• [Deine Aufgabe]: Wer hat laut dem Newsletter das Buch DER UNDOGMATISCHE HUND illustriert?

• [Textteil]:
--------------------------------

TEMPORAMORES - Newsletter # 369 - 25.01.2023




KURZMELDUNGEN

Das Jahr 2023 startete mit milden Frühlingstemperaturen und Aprilwetter, brachte aber auch eine „Lawine“ neuer Bücher, die meinen Schreibtisch unter sich begruben. Nachdem ich inzwischen die Tastatur wiedergefunden habe, beginnen wir mit dem Freiräumen:

Die in Würzburg ansässige Spezialbuchhandlung HERMKES ROMANBOUTIQUE feierte im Januar ihr 42-jähriges Bestehen mit einer Festwoche, die fast jeden deutschen SF-Con der letzten Jahre in den Schatten stellte. Unter den Gästen waren u. a. Denis Scheck, Thomas Finn, Aiki Mira, Michael Marrak, Tom & Stefan Orgel, Jim Balent, Christopher Kloiber, Chris Noeth und Christian Krank. Da bot es sich an, die aktuellen Neuerscheinungen einiger Ehrengäste vorzustellen.

Beginnen wir mit DER UNDOGMATISCHE HUND (Kiepenheuer & Witsch, ISBN 978-3-462-04951-0, 288 S.) von Denis Scheck & Christina Schenk. Gemeinsam mit seiner Gattin erzählt der Autor in diesem von Torben Kuhlmann wunderschön illustriertem Buch eine „Liebesgeschichte zwischen einer Frau, einem Mann und einem Jack Russell“. Wer Denis Scheck schon einmal beim Plaudern zuhören durfte (wie wir jetzt in Würzburg), weiß, dass hier nicht nur eine „einfache“ Dreiecksgeschichte erzählt wird, sondern neben vielen lustigen Anekdoten aus der Welt der Hundebesitzenden natürlich auch die Literatur nicht zu kurz kommt. Der zweite Untertitel „Mit einem caniden Kanon“ deutet bereits darauf hin: Diesmal stehen Bücher im Mittelpunkt, deren mehr oder weniger heimliche Helden die besten Freunde des Menschen sind. DER UNDOG­MATISCHE HUND bietet eine entspannende und erholsame Lektüre, und das nicht nur, weil dabei mit Clifford D. Simaks ALS ES NOCH MENSCHEN GAB auch eines meiner absoluten Lieblingsbücher Erwähnung findet.

--------------------------------

• [Datenteil]:

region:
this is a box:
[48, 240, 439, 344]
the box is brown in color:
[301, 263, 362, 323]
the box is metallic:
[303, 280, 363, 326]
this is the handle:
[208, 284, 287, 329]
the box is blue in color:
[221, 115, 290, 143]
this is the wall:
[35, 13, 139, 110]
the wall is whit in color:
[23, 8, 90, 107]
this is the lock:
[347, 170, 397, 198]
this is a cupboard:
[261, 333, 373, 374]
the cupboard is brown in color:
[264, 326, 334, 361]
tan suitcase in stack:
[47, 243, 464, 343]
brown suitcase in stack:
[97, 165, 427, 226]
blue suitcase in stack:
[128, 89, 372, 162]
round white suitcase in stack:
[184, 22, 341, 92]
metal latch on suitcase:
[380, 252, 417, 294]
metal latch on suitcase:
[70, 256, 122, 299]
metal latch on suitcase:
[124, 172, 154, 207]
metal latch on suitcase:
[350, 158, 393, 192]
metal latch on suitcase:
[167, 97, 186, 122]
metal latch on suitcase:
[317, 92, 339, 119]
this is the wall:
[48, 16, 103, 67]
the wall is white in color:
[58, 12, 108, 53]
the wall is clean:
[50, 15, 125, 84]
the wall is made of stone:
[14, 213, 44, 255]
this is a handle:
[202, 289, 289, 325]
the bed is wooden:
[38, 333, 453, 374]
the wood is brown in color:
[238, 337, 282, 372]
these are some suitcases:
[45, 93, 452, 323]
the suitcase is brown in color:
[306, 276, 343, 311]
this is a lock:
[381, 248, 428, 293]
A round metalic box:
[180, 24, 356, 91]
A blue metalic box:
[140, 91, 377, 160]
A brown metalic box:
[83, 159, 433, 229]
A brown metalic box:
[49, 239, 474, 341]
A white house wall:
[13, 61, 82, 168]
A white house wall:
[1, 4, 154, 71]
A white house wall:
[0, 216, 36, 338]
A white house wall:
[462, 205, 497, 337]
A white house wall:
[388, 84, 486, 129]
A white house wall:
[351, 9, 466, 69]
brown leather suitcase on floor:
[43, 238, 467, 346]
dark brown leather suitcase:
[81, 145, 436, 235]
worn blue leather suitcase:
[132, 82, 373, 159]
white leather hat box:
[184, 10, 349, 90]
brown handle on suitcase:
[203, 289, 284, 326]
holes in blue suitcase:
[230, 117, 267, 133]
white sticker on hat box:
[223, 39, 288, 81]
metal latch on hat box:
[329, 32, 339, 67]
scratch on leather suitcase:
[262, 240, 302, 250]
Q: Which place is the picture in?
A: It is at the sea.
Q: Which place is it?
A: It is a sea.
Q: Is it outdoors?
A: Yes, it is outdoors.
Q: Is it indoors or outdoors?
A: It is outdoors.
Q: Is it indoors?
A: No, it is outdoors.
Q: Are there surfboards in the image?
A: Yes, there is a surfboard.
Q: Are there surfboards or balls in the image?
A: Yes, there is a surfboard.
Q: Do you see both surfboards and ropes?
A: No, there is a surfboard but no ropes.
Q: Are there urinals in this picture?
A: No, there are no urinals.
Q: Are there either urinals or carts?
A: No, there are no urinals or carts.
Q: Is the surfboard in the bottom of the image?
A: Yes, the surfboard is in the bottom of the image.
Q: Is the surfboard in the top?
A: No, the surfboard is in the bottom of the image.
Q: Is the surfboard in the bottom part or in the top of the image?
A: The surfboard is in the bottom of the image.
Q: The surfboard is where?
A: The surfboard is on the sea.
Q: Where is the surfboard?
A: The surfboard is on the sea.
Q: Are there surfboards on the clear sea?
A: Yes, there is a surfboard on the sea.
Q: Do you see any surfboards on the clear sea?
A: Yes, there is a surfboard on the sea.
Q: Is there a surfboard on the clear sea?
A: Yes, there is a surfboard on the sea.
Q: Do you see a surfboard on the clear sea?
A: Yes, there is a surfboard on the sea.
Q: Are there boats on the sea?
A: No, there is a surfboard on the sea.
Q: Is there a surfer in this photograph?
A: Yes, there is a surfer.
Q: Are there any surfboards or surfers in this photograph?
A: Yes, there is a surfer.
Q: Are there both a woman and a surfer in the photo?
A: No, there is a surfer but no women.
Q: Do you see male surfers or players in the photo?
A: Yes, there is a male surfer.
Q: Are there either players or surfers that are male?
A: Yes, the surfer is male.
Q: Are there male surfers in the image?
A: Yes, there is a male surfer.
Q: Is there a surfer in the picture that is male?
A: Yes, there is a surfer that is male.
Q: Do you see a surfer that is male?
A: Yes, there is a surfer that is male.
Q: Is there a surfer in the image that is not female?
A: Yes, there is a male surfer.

--------------------------------

• [Deine Antwort]: Torben Kuhlmann.